I spent much of the day working on our tax return. Although the results will not be pretty, I am not gripped with the fear that had made me hate this exercise in the past. It helps to be one of the seemingly few people (although I suspect there are far more of us than the hard right thinks) who believes that every nickel I pay in taxes returns benefits unmatched by any other investment.
After a two-and-a-half-hour radio show, Mary Ann announced that she wanted me to make grilled pizza. I would have objected, but making dough sounded better than rendering it into figures on TurboTax. I got right to work on it.
Although I have made dozens of pizzas on a grill in the past, I have never done so with the Big Green Egg. I made enough dough that I could conduct a test based on the Law of First Pancakes, First Waffles, and First Pizzas. It states simply, "The first one is the worst one." Indeed, the first pizza did not come out right, with the fire burning too hot. It burned the underside before the cheese on top was even warm.
When Mary Ann saw this, she said that she didn't really want me to bake the pizzas on the grill, but that she thought this is the way I like to do it. In fact, at home a pizza stone is the way to go, but I thought she wanted some special flavor or aroma from doing it on the charcoal grill.
I'm glad we got that worked out. Now on to the next hidden problems: sauce and the cheese. It took me longer than it should have, but in the middle of spooning the sauce onto the second crust, I noticed something funny about it. It was watery. I strained it, which reduced its volume by at least a third. And then it hit me. Mary Ann had cleaned out the freezers in the past couple of days. This was leftover pizza sauce from who knows where or when.

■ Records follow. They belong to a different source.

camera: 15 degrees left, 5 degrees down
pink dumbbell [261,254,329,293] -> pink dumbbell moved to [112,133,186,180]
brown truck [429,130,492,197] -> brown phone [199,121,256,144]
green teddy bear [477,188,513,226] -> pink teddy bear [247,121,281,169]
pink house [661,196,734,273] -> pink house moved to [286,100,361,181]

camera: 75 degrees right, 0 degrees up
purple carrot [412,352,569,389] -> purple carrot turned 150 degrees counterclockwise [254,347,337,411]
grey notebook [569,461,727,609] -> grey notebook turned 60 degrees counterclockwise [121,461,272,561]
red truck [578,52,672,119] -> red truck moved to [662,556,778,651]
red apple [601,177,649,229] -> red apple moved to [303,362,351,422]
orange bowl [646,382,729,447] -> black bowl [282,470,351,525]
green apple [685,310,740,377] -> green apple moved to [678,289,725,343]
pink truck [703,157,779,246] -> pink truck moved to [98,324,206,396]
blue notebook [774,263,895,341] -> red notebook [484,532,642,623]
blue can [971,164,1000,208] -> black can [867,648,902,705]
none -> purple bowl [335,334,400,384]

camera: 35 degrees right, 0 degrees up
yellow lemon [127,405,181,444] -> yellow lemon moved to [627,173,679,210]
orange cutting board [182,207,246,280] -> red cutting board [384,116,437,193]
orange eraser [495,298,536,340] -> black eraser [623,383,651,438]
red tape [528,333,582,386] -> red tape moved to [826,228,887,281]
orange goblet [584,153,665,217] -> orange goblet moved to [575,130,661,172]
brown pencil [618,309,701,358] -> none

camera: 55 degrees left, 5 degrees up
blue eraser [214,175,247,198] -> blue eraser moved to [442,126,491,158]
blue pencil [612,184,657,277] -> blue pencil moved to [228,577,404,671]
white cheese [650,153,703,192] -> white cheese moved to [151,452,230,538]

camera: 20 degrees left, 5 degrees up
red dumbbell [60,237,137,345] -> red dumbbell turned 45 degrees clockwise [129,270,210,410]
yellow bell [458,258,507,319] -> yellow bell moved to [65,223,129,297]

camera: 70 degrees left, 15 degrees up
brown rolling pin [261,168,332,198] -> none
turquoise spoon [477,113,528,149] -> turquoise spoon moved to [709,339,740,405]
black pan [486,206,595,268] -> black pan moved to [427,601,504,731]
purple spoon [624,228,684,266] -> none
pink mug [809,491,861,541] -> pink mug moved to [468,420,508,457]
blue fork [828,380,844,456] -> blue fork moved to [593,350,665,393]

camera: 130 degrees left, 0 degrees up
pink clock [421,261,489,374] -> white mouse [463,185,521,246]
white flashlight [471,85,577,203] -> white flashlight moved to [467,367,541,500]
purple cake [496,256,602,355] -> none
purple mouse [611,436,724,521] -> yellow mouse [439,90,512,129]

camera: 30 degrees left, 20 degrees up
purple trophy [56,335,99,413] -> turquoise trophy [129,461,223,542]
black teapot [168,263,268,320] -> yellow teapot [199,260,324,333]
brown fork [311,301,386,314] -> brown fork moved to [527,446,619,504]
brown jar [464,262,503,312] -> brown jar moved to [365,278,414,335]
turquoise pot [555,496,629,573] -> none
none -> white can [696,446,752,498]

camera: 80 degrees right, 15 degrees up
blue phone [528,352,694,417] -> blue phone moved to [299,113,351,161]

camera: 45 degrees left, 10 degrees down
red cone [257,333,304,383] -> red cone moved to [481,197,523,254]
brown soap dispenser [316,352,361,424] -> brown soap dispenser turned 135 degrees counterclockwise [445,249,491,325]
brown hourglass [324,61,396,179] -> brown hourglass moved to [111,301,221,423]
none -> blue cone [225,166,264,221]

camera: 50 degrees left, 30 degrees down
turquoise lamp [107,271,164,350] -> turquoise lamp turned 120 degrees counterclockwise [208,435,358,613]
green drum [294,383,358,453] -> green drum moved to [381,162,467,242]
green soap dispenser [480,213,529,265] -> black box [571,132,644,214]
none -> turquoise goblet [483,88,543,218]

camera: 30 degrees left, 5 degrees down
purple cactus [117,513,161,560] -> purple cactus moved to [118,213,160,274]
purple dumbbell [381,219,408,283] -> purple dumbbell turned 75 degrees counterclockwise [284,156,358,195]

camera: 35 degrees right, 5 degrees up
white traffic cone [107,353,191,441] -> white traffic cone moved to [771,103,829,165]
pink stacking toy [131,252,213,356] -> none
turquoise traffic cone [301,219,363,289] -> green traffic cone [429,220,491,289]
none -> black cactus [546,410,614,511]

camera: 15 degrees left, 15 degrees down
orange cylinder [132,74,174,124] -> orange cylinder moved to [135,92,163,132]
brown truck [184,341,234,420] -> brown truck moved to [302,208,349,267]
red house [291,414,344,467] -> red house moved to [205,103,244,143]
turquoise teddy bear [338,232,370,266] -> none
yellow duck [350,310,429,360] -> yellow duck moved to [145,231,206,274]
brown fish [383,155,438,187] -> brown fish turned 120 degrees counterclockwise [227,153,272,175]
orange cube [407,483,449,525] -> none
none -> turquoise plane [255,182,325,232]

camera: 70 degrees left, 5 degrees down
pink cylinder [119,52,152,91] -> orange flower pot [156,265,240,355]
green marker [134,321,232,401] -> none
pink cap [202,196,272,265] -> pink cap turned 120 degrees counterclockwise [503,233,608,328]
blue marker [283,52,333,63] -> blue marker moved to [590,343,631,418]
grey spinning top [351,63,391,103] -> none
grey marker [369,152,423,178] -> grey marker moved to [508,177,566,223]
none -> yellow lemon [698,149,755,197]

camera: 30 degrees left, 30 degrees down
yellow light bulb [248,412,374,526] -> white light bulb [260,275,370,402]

The cheese was funny, too. It came from a big bag of previously-grated mozzarella, but it was stuck together in clumps, and had a sort of wet quality. So there I was, with very nice crusts on which I'd worked for about three hours, being brought down to sub-mediocrity by these awful toppings.
But really: why should my cooking hobby supersede my wife's artistic endeavors in the saving and creative reclamation of old, near-dead ingredients?
Let's return to my own shortcomings. I have the technique of tossing pizza dough without tearing it with any great frequency. They bake perfectly and have a good, yeasty flavor. But the one thing I cannot seem to do is make a round crust. Ovals are the best I can do, no matter how hard I try. Well, they're unmistakably homemade, anyway.
The fourth and final pizza was the best of the batch. I gave up on the broken tomato sauce and used olive oil and fresh garlic. The gross cheese I had to live with. We topped it after it came out of the oven with arugula. And everybody seemed to be happy.
I came away with this solemn pledge: I will always make a fresh batch of pizza sauce and buy new cheese every time I make pizza in the future, no matter how many gallons of suspicious red water Mary Ann feels the need to employ.